Ken Kubo, Northrop Grumman Corporation
Mock Objects: From Concept to Code
Slideshow

Mock objects are simulated objects that mimic the behavior of real objects in controlled ways. Because many code modules interact with external entities-things like databases, networks, file systems, third-party frameworks, and even the clock-these entities often cause us big-time trouble during unit testing. These entities can slow down our unit tests, produce unpredictable results, and have dangerous side effects. The best unit tests are decoupled from these external entities. Rather than try to control the entities, you can create mock objects to simulate their functionality. With a tangible example in the form of a short play, Rob Myers introduces mock objects and provides a brief history of their "relatives"-stubs and fakes. Then, with an animated, nearly-worst-case example, Rob presents code he developed to "mock out" nasty dependencies and create safe, predictable unit tests.

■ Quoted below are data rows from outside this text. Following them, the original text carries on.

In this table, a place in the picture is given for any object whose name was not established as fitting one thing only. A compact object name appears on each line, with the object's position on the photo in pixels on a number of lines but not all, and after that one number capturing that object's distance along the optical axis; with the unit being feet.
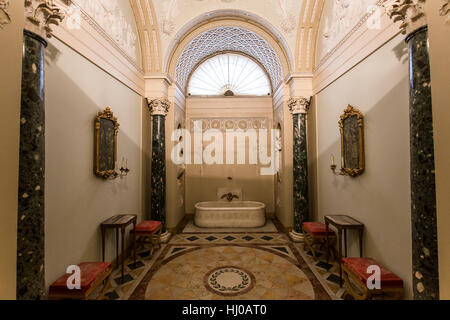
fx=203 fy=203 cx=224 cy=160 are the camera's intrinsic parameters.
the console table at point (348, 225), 10.49
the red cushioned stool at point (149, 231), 14.16
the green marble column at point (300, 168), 16.87
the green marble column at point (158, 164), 17.16
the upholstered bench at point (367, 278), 7.97
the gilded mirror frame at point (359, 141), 10.53
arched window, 25.34
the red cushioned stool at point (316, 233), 13.32
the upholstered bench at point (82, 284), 7.72
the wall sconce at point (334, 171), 12.31
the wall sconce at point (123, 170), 12.98
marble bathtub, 20.79
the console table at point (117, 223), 11.02
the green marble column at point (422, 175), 5.93
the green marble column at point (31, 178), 5.89
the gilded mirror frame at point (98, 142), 10.82
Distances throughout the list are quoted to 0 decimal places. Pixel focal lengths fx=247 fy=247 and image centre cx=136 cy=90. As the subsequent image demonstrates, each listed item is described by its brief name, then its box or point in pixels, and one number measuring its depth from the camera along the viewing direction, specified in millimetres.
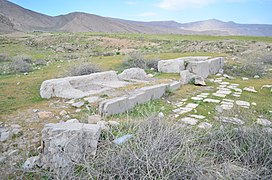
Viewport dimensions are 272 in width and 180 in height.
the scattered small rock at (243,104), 6283
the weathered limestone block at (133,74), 8406
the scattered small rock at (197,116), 5426
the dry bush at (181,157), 2471
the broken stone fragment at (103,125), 3697
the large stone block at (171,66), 9881
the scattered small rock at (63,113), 4984
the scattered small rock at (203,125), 4704
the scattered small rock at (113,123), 4039
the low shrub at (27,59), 13516
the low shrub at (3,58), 14488
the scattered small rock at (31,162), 3004
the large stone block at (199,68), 9517
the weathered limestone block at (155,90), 6340
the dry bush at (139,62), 11461
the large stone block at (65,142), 2900
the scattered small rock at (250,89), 7824
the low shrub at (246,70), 10625
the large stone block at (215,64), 10565
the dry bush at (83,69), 8773
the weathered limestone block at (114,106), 5008
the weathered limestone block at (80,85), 6203
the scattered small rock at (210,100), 6608
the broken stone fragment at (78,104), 5444
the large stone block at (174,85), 7357
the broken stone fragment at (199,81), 8438
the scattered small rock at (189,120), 5040
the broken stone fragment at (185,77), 8463
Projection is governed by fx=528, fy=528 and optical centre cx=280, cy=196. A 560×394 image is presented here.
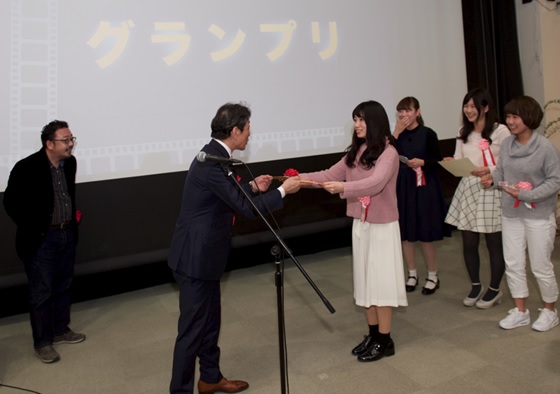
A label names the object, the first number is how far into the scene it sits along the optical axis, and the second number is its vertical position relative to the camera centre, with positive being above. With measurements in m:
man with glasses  3.14 +0.09
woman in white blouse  3.45 +0.17
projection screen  3.82 +1.34
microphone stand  1.99 -0.24
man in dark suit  2.29 +0.02
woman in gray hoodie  2.96 +0.11
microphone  1.98 +0.27
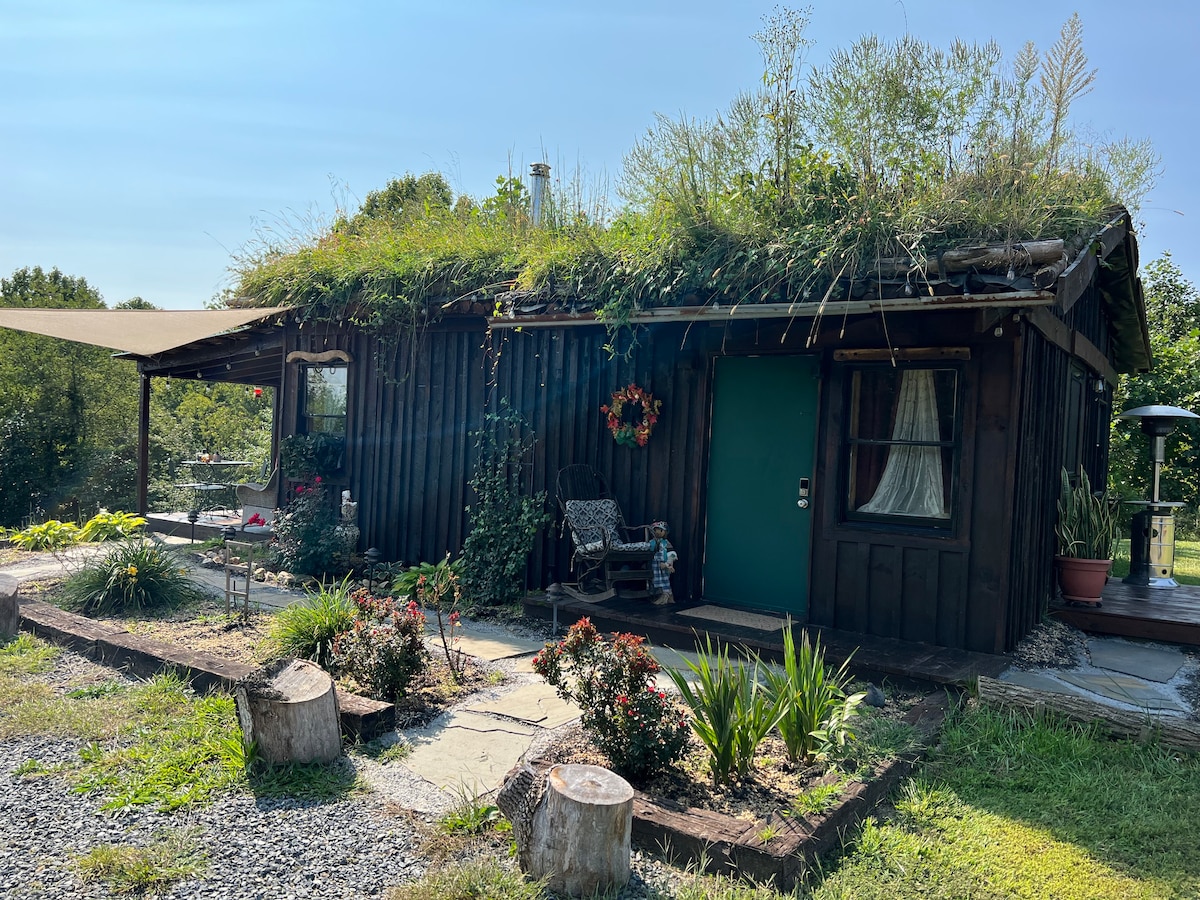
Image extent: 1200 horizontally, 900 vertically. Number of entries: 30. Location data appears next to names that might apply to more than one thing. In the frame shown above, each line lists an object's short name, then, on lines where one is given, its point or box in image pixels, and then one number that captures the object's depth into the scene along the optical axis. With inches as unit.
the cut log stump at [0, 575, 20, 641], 223.3
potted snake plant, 258.5
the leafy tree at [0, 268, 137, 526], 668.7
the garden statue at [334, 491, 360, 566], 321.7
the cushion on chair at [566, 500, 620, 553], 252.7
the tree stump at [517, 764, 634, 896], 102.5
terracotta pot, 257.3
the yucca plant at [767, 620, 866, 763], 137.7
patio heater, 330.3
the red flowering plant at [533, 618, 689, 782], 128.7
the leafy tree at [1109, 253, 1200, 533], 529.0
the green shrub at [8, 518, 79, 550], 313.4
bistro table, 552.4
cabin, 207.8
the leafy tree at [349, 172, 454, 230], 928.3
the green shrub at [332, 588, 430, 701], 169.8
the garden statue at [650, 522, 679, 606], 249.1
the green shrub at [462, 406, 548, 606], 273.9
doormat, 231.8
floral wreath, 262.4
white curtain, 221.8
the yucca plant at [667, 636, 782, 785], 130.4
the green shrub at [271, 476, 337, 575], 314.3
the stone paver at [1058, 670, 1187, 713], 181.9
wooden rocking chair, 251.3
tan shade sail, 325.1
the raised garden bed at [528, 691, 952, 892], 107.3
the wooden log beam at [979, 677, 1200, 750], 150.5
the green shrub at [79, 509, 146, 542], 297.3
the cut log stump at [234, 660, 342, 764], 139.7
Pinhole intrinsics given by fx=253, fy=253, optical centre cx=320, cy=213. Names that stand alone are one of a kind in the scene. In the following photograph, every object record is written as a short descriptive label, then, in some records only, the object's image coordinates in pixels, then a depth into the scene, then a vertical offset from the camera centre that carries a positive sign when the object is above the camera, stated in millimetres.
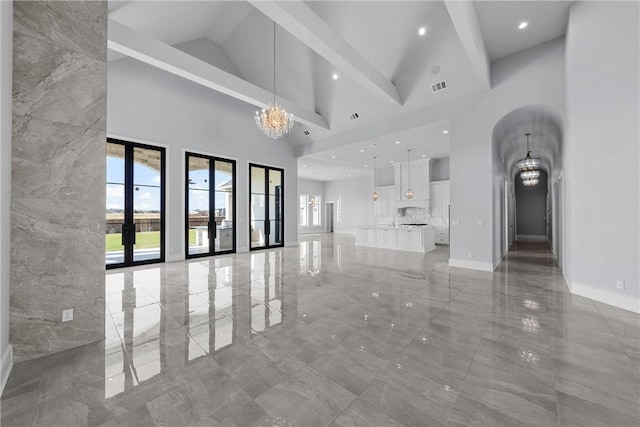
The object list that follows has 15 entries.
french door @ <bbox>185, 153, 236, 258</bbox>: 7555 +300
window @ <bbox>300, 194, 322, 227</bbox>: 16875 +298
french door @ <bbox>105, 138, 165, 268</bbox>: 6217 +318
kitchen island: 8859 -896
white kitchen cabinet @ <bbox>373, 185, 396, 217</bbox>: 13031 +629
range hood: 11242 +463
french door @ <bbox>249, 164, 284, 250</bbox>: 9172 +323
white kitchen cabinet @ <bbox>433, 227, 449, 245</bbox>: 10773 -931
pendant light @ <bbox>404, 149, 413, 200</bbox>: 10467 +1657
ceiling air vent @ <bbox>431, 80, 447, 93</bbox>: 5950 +3037
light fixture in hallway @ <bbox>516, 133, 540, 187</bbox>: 8092 +1470
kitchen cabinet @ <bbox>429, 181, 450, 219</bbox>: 10867 +645
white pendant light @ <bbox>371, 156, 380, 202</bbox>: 10712 +931
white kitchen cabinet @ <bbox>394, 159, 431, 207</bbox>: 11094 +1450
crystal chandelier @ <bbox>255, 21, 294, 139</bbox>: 5539 +2097
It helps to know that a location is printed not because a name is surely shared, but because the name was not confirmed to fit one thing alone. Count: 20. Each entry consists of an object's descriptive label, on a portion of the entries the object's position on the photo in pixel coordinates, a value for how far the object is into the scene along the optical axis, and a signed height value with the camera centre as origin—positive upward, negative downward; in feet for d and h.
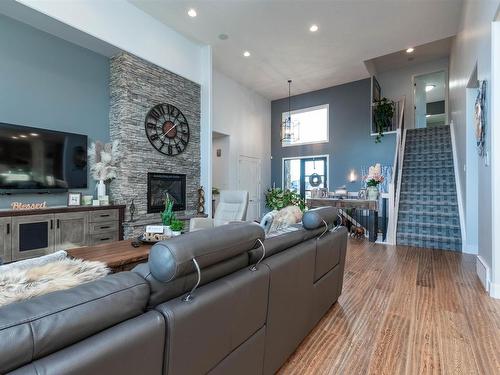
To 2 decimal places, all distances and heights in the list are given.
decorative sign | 11.29 -0.82
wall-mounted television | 11.42 +1.26
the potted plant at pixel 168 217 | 10.37 -1.18
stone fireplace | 14.56 +2.44
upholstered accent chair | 13.44 -1.03
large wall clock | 15.90 +3.66
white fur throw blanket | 2.43 -0.93
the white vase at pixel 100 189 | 14.16 -0.10
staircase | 16.55 -0.47
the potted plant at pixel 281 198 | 25.24 -1.05
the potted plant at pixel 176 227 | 9.76 -1.45
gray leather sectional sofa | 2.05 -1.31
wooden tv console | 10.57 -1.86
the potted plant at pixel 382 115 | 23.48 +6.47
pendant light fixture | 26.75 +6.33
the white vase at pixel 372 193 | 18.47 -0.33
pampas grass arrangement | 14.16 +1.46
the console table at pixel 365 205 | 17.93 -1.19
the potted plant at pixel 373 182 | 18.53 +0.44
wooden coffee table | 7.08 -1.91
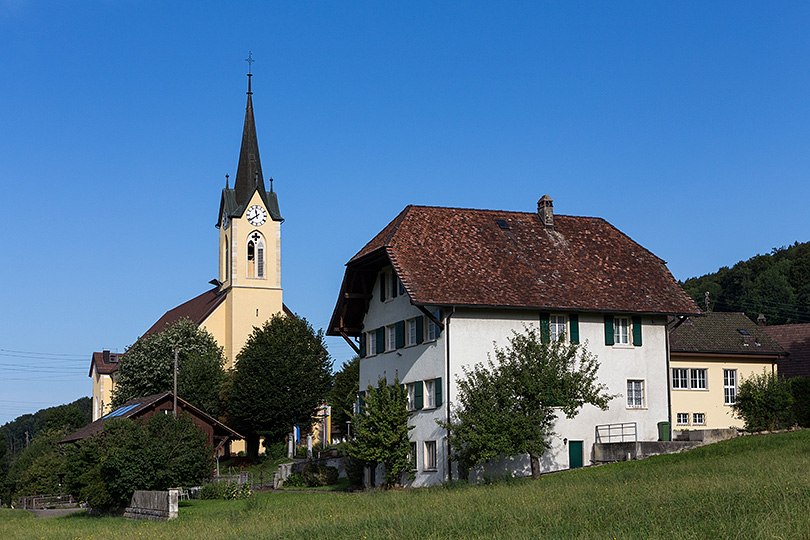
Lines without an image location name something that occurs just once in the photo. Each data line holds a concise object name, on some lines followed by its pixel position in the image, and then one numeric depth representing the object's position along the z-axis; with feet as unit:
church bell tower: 274.16
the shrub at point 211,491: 142.79
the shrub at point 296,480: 157.28
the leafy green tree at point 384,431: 127.44
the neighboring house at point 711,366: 156.66
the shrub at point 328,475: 156.76
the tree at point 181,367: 230.27
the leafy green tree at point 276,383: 217.56
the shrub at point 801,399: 152.97
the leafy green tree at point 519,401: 115.55
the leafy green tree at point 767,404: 148.97
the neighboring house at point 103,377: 342.64
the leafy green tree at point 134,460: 128.88
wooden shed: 163.73
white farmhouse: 128.67
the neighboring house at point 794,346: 212.64
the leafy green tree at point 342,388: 228.33
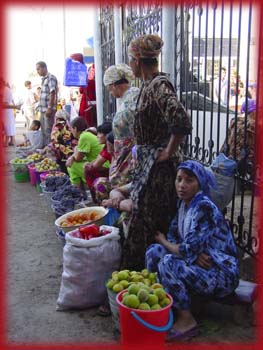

Rob Myers, Agile Institute
The Why and How of Usability and User Experience (UX) Testing
Slideshow

Although usability and user experience may seem synonymous, they are separate and much different concepts. While usability is well defined in standards, UX has no agreed upon definition because it relates to a more nebulous attribute-user satisfaction. Both are, however, key ingredients for successful system deployment. Because they don’t know how to measure and evaluate UX, many teams ignore this important attribute until the end of development. Philip Lew discusses how to model both usability and UX by breaking each attribute down into measurable characteristics-learnability, user effectiveness, user efficiency, content quality, user errors, and more. Phil shows you how to derive measurements and metrics that your development and team can employ to benchmark, analyze, and improve both usability and UX.

Philip Lew, XBOSoft
Database Development: The Object-oriented and Test-driven Way
Slideshow

As developers, we've created heuristics that help us build robust systems and employed test-driven development (TDD) to improve code design and counter instability. Yet object-oriented development principles and TDD have failed to gain traction in the database world. That’s because database development involves an additional driving force-the data. Max Guernsey shows how to treat databases as objects with classes of their own-rather than as containers of objects-and how to drive database designs from tests. He illustrates a way to give these database classes the ability to upgrade old data without introducing undue risk. Max also shares how to apply good object-oriented design principles to database classes and how to enforce semantic connections between databases and clients.

Max Guernsey, Hexagon Software LLC
Danger! Danger! Your Mobile Applications Are Not Secure
Slideshow

A new breed of mobile devices with sophisticated processors and ample storage has given rise to sophisticated applications that move more and more data and business logic to devices. The result is significant and potentially dangerous security challenges, especially for location-aware mobile applications and those storing sensitive or valuable data on devices. To counter these risks, Johannes Ullrich introduces and demonstrates design strategies you can use to mitigate these risks and make applications safer and less vulnerable. Johannes illustrates design patterns to: co-validate data on both the client and server; authenticate transactions on the server; and store only authenticated and access-controlled data on the client. Learn to apply these solutions without losing access to powerful HTML5 JavaScript APIs such as those required for location-based mobile applications.